Gibt es Lilien in Brasilien? Diese Frage beschäftigt mich seit ein paar unruhigen Metern und dem ersten Schluck von dem braunen Gesöff. War hier nicht irgendwo die Brasilianische Botschaft, die zu befragen wäre, in dieser Sache. In dieser hochsicheren Strasse ist aber keine ehrliche Antwort zu erwarten. Und: ob denn der Urwald nie gefegt werde? Dann wieder: Gibt es Lilien in Brasilien? Was für eine Hookline. Daraus müsste man doch einen Song machen, aus dieser starken Frage. Ob es ihn schon gäbe? Ganz sicher hatte sich schon irgendwer damit beschäftigt: mit der Anpflanzung von Lilien in den Tropen. Oder Subtropen? Und dazu ein paar Töne geträllert.

Ein paar Meter nach einem Securitaspärchen dreht sich mir der Magen um. Doch zu früh für den Appenzeller, der eigentlich nur mit einem halben Kilo Käse zu verdauen ist. Und zu warm. Ich kann noch die Hand vor den sich aufreissenden Mund werfen, aber der Strahl spritzt durch die gespreizten Finger. Ein nur dünner Strahl. Ich biege um die Ecke und entleere mich gründlich in einen Mülleimer. Danke, steht in gelber Schrift darauf.

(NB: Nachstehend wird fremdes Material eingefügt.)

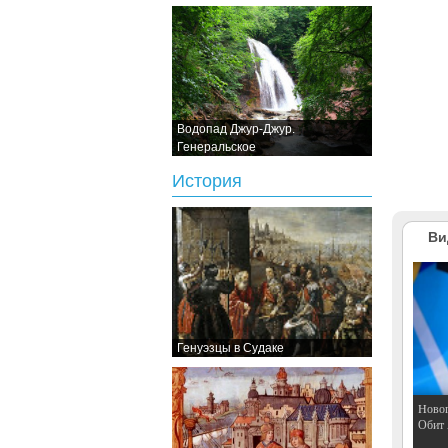
Водопад Джур-Джур.
Генеральское
История
Ви
Генуэзцы в Судаке
Hовог
Обит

Welche Jahreszeit denn nun in Brasilien herrschte. Die nächste zu beantwortende Frage. Die in der Zoohandlung müssten es wissen. Dort zanken sich Papageien in der Auslage. Glöckchen beim Eintritt und beim Schliessen der Türe. Sind denn alle Türen dieser Stadt mit Glocken ausgerüstet? Ich lache bei der Frage, ob man mir helfen könne. Ich hätte da eine Frage. Wo ist sie nur? Eben war sie noch da. Egal, ich frage etwas anderes. Ob ich hier einen Sabia bekäme. Haben sie nicht. Nein. Oder wenigstens eine Nachtigall? Die sänge ähnlich, wie ich wisse. Sie mache: Quio tr rrrrrrr itz. Und manchmal auch Lü lü lü lü ly ly ly ly li, li, li, li. Das nenne man Schlag und sie haben auch keine Nachtigall. Was für ein seltsamer Laden. Ob es mir nicht gut gehe? Und: Nein, sie könnten auch keine Nachtigall bestellen, ich sei hier in keiner Buchhandlung.

Und ob ich nicht lieber gehen möchte? Ich wolle aber einen Vogel, lauter, und zwar diesen oder diesen, und deute auf die Papageien.

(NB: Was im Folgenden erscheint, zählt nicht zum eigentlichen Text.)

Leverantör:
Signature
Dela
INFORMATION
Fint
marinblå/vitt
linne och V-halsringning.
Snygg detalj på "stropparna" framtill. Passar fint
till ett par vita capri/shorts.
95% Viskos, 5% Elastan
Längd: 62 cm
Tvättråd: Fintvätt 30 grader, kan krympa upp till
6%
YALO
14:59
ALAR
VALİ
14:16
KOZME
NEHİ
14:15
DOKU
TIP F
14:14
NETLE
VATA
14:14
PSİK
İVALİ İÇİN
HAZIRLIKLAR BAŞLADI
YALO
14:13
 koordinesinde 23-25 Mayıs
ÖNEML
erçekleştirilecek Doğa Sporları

Man zweifle daran, dass ich der Lage sei, diese artgerecht zu halten und verweise auf die Hausordnung und diverse anderen Ordnungen. Schon etwas unsicherer, der Ladenhüter, der wohl doch einlenken möchte und mir ein Buch über Papageienpflege empfiehlt, ob ich mich nicht erst einmal einlesen wolle?

Ich gebe nach und kaufe das Buch, und sicherheitshalber auch noch einen kleinen Vogelkäfig. Ja, Hausvögel fliegen einem manchmal zu, das kann auch der Händler bestätigen. Man kann gar nicht genug vorbereitet sein. Ich suche nach einer weiteren Note. Rascheln. Es sei schon gut so, danke. Den gelben Corbusier noch, das passe auch farblich. Gut so, danke. Nein, ich brauche keine Tasche. Das Buch und die Plastiktasche mit der Flasche passen hervorragend in den Käfig. Kopfschütteln. Ich verabschiede mich und die Glocken übertönen etwas von ihm Hingerauntes. Beim Schliessen.

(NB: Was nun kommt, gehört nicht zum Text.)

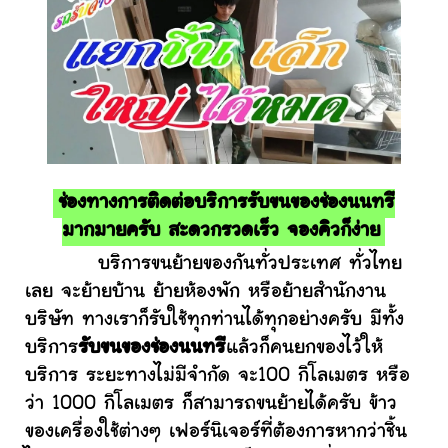
ช่องทางการติดต่อบริการรับขนของช่องนนทรี
มากมายครับ สะดวกรวดเร็ว จองคิวก็ง่าย
บริการขนย้ายของกันทั่วประเทศ ทั่วไทย
เลย จะย้ายบ้าน ย้ายห้องพัก หรือย้ายสำนักงาน
บริษัท ทางเราก็รับใช้ทุกท่านได้ทุกอย่างครับ มีทั้ง
บริการ
รับขนของช่องนนทรี
แล้วก็คนยกของไว้ให้
บริการ ระยะทางไม่มีจำกัด จะ100 กิโลเมตร หรือ
ว่า 1000 กิโลเมตร ก็สามารถขนย้ายได้ครับ ข้าว
ของเครื่องใช้ต่างๆ เฟอร์นิเจอร์ที่ต้องการหากว่าชิ้น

Auf der Strasse fällt mir wieder die Frage ein. War man in Brasilien nicht ein halbes Jahr mit den Jahreszeiten hinterher? Oder Voraus? Dann müsse jetzt Herbst sein. Dann war dies ein sinnloser Kauf, denn im Herbst flögen keine Vögel mehr zu. Die Klugen nehmen im Frühling reissaus. Dann, wenn es am grausamsten ist. Ein Wagen der Strassenreinigung macht keine Anstalten am Zebrastreifen zu halten. Mir wird die Vorfahrt genommen.